Backhoe operator makes a mammoth discovery

Associated Press

ELLENSBURG – Fossil remains of a mammoth have been found near Yakima – unearthed by a backhoe operator building a private road – and scientists are hoping the find will be a largely intact fossil skeleton.

Researchers at Central Washington University plan to examine the site this week, they said Friday. The bones were found in the Wenas area on land owned by rancher Doug Mayo, who alerted the scientists.

So far, all scientists have seen is the animal’s left humerus – upper foreleg – and it arrived in pieces.

“It’s a pretty good match for a mammoth,” said Dr. Patrick Lubinski, an archaeologist and anthropologist at Central.

“I’m particularly interested in what might be associated with the find,” said Dr. Bax Barton, an expert on the Pleistocene era and prehistoric Pacific Northwest ecology at the University of Washington. He was among those called in to help identify the fossil.

Mammoth bones are relatively common in Washington, Barton said, estimating that something like 200 fossils have been found over the years.

But most have been single bones, he said. And none of the sites was excavated using modern methods that include analyses of the soil, plant life and other site characteristics.

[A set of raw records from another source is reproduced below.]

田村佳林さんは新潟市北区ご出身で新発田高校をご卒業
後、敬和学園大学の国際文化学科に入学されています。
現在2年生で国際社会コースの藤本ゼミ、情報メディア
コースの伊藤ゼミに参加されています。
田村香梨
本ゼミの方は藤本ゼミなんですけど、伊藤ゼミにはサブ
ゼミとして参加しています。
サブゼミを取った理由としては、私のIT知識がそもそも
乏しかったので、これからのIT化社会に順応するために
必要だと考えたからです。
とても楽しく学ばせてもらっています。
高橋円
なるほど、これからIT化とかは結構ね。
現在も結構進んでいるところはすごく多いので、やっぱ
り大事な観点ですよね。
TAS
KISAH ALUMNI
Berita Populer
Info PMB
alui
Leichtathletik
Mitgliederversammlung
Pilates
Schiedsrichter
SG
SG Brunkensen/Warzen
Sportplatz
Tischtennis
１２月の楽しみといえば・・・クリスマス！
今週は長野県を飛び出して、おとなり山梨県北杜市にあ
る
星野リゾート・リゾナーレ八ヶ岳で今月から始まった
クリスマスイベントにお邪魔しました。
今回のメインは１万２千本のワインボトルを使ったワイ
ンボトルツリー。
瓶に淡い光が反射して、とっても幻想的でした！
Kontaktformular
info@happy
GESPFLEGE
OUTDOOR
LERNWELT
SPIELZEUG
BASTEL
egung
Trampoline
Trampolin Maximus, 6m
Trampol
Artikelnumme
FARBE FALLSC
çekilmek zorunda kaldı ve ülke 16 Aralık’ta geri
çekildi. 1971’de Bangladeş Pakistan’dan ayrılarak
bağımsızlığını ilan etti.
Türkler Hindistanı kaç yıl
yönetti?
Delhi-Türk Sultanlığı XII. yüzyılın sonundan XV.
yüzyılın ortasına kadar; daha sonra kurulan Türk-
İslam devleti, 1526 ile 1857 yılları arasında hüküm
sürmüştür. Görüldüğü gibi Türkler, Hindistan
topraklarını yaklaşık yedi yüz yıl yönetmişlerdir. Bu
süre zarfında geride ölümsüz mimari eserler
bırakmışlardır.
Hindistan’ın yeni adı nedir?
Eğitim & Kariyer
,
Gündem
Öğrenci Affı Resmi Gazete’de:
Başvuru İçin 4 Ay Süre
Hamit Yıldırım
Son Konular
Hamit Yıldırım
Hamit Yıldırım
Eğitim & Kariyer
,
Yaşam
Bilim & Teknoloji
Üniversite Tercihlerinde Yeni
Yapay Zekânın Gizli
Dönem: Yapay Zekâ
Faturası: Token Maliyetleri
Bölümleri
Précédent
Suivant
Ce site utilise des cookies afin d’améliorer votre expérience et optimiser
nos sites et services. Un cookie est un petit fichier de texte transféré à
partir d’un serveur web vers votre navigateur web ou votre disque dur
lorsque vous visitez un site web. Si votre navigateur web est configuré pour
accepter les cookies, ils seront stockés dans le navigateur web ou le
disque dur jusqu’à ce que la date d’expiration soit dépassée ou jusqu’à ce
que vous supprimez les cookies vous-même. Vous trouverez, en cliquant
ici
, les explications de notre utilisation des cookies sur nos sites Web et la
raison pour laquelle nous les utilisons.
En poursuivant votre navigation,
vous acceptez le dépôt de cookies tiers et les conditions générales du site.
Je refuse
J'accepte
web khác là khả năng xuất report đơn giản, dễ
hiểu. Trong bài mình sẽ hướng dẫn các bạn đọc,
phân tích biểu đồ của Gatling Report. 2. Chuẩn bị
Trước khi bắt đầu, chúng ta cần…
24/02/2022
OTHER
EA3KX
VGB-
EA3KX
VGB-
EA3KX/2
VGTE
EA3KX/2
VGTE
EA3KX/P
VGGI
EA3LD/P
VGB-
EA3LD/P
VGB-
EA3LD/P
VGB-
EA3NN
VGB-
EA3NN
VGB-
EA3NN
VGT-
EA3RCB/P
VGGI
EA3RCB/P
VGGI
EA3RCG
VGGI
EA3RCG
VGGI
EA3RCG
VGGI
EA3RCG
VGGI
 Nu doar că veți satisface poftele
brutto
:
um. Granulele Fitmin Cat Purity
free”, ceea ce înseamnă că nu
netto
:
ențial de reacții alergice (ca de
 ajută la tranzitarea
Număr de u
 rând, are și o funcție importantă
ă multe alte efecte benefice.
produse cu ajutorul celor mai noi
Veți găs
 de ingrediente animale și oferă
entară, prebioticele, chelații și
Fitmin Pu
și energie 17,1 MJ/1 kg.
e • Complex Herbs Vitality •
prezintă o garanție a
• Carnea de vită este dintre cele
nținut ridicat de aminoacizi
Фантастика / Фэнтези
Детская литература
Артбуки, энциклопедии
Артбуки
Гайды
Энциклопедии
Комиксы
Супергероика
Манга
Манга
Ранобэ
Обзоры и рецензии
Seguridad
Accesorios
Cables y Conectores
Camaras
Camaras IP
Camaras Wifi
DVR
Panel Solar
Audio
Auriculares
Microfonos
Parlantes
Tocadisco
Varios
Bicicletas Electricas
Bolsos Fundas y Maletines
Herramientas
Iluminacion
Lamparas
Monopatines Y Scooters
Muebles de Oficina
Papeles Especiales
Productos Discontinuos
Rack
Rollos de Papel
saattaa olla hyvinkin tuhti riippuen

If the Yakima find is an entire, largely intact, fossilized mammoth skeleton, it could have international significance, Lupinski said. He said the bones are likely those of an elephant species known as the Columbian mammoth, rather than the woolly mammoth.

Fossilized bones of mastodons also have been found in Washington. But that similar-looking creature is only distantly related to mammoths and modern elephants.

“We’re most interested in finding out how, and why, these creatures died out,” Barton said.

For years, the consensus was that the mammoths, mastodons and other large animals of the Ice Age were hunted to extinction by prehistoric Americans.

Scientists now are exploring the possibility that climate change did them in.

But since a road grader and backhoe unearthed the find, there may be significant disruption. The humerus bone was pieced together from fragments spread over some 100 feet of road, Barton said.

The researchers had hoped not to make the find public until they had completed their work, but the CWU student newspaper reported the discovery Friday.